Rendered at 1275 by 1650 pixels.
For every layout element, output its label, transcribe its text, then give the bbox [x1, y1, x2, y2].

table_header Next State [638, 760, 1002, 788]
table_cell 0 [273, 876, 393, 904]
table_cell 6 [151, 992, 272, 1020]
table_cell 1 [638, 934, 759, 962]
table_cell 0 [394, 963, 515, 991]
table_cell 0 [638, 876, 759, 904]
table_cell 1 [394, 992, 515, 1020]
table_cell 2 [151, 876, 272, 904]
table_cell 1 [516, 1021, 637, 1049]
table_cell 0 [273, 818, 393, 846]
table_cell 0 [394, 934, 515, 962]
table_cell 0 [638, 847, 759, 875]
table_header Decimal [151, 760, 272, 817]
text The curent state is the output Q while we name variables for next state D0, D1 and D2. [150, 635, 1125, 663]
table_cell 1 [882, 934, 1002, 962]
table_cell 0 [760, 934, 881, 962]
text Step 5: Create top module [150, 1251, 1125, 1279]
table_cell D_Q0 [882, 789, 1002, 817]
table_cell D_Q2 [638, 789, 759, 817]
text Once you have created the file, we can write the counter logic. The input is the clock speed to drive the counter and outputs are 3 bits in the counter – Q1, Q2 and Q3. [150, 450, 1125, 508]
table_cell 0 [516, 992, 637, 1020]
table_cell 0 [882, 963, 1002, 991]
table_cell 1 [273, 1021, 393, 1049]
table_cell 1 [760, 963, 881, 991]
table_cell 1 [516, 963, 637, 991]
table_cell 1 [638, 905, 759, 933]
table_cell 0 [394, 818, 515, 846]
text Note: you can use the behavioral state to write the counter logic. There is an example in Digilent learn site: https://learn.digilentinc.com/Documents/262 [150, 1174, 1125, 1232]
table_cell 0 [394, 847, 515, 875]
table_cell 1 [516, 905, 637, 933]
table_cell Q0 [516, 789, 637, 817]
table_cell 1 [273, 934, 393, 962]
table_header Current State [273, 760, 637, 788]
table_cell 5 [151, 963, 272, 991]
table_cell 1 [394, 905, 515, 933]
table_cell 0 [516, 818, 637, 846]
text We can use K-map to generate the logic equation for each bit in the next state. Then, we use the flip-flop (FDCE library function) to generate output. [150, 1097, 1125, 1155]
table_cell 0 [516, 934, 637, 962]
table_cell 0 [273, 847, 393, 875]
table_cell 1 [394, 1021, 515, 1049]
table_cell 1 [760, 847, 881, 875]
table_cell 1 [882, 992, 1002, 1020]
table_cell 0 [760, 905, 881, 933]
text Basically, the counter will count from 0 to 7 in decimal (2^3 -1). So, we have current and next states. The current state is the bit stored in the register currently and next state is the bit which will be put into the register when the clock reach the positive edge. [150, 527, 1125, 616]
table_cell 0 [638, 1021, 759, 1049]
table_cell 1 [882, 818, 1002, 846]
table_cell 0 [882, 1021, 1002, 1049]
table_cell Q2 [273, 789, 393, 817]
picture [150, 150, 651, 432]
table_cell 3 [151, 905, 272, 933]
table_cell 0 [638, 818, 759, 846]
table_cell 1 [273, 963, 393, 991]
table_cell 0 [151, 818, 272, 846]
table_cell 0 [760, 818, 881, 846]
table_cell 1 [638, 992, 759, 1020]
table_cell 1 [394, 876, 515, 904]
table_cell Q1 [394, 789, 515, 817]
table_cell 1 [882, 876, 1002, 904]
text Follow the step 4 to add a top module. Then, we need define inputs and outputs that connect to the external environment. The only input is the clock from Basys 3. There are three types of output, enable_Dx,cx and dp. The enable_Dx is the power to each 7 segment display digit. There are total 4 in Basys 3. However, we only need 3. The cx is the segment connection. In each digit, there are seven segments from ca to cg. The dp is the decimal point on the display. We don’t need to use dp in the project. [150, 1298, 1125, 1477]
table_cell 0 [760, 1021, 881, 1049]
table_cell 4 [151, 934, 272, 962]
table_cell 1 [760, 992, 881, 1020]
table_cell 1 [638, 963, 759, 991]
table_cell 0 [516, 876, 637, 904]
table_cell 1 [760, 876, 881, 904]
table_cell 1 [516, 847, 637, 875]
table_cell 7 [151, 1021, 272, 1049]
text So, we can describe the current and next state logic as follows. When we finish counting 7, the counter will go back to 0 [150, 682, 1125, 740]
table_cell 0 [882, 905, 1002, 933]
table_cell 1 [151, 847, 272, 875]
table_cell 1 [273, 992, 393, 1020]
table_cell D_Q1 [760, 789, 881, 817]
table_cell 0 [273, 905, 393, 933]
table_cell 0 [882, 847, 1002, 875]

◆ Exercise goal
Please copy each line of the entries in which the word "from" shows up.

◆ Task output
text Basically, the counter will count from 0 to 7 in decimal (2^3 -1). So, we have current and next states. The current state is the bit stored in the register currently and next state is the bit which will be put into the register when the clock reach the positive edge. [150, 527, 1125, 616]
text Follow the step 4 to add a top module. Then, we need define inputs and outputs that connect to the external environment. The only input is the clock from Basys 3. There are three types of output, enable_Dx,cx and dp. The enable_Dx is the power to each 7 segment display digit. There are total 4 in Basys 3. However, we only need 3. The cx is the segment connection. In each digit, there are seven segments from ca to cg. The dp is the decimal point on the display. We don’t need to use dp in the project. [150, 1298, 1125, 1477]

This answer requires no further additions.